K9AY
Foreward
The previous portion of this story describes my attempt at building a home-brew K9AY system around a conventional Gary Breed configuration with the exception that my transformer was built to a design allegedly superior to the original. It had no pre-amp, I never did figure out which way it was pointing when I rotated my azimuth control switch, and it had a fixed terminating resistor. It was adequate, though to satisfy the purpose behind the project which was to experiment with this kind of antenna and evaluate its usefulness as an addition to my antenna farm at my contest station.
My developmental system suffered from a couple of shortcomings, one of which is that it had that fixed terminating resistor. Trying to determine the optimum value for a single-termination system ain’t easy. I had settled on a resistor value in the 800 ohm range which (I now believe) was likely too high, because I couldn’t refine the number to any better degree. And right from the start I worried constantly about the suitability of that value and I knew I was not going to be happy until I could assess other values in real time.
The second shortcoming was much worse: shortly after I commissioned my prototype, it suddenly seemed to have lost its direction-switching capability, a problem isolated to a sticky open-contact relay at the antenna. This was in the winter, of course, when no amount of motivation would take me outdoors for any repair more sophisticated than a sharp rap to the relay box with a stick of well-frozen firewood. Notwithstanding these shortcomings and lack of confidence in the system on my part (because of the intermittency), what I could and did safely conclude about my prototype K9AY was that for my small contesting station using deliberately simple antennas and living with the usual domestic (electrical!) noise issues, it was a necessary tool if I were to squeeze every contesting erg of performance out of my amateur radio system. Indeed the first day I used my simplistic model I was able to operate on 20M in the 2009 CA QP California State contest when the band was otherwise entirely lost to me on every single one of my other four choices of decent antennas, the signals all the victims of noise.
This year, I completed to my satisfaction an analysis to substantiate a commercial purchase of something with more capability. The experiment had taught me what device to look for, how to knowledgably assess its performance, and what to expect, and I knew the news with the AS-AYL-4 was all good. Furthermore I could justify the expenditure on the grounds that I put enough sweat into the developmental project to merit the reward of having someone else do a nice job, beyond my capability, for the final product. Hence, I elected to retain the antenna per se but replace the electronics in the form of the remote antenna relay box and the in-station K9AY controller by Array Solutions K9AY Equipment Model AS-AYL-4.

→ **SUPPLIED INFORMATION**:
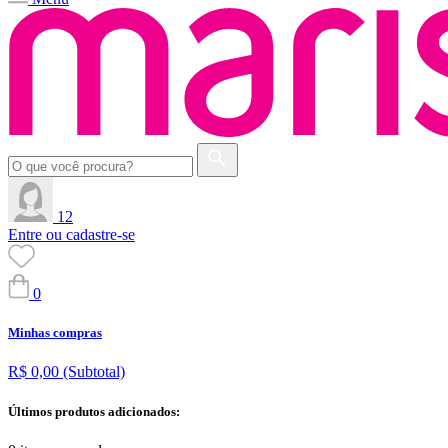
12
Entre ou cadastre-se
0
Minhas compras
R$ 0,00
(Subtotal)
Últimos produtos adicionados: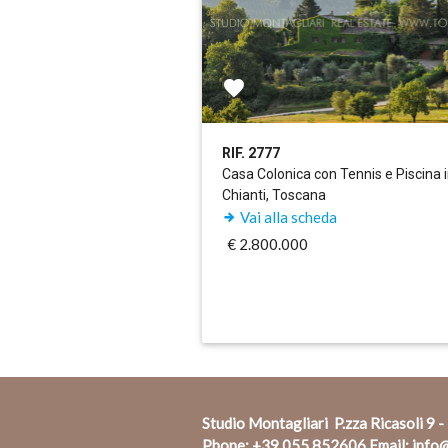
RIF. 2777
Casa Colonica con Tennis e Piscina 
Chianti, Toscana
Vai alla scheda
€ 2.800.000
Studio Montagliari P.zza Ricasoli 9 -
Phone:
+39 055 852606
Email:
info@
--
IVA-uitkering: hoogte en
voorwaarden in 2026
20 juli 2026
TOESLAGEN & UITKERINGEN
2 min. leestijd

→ **WORK INSTRUCTION**:
List everything the passage on the K9AY antenna says the experiment taught the writer.

→ **EXERCISE RESPONSE**:
- What device to look for
- How to knowledgably assess its performance
- What to expect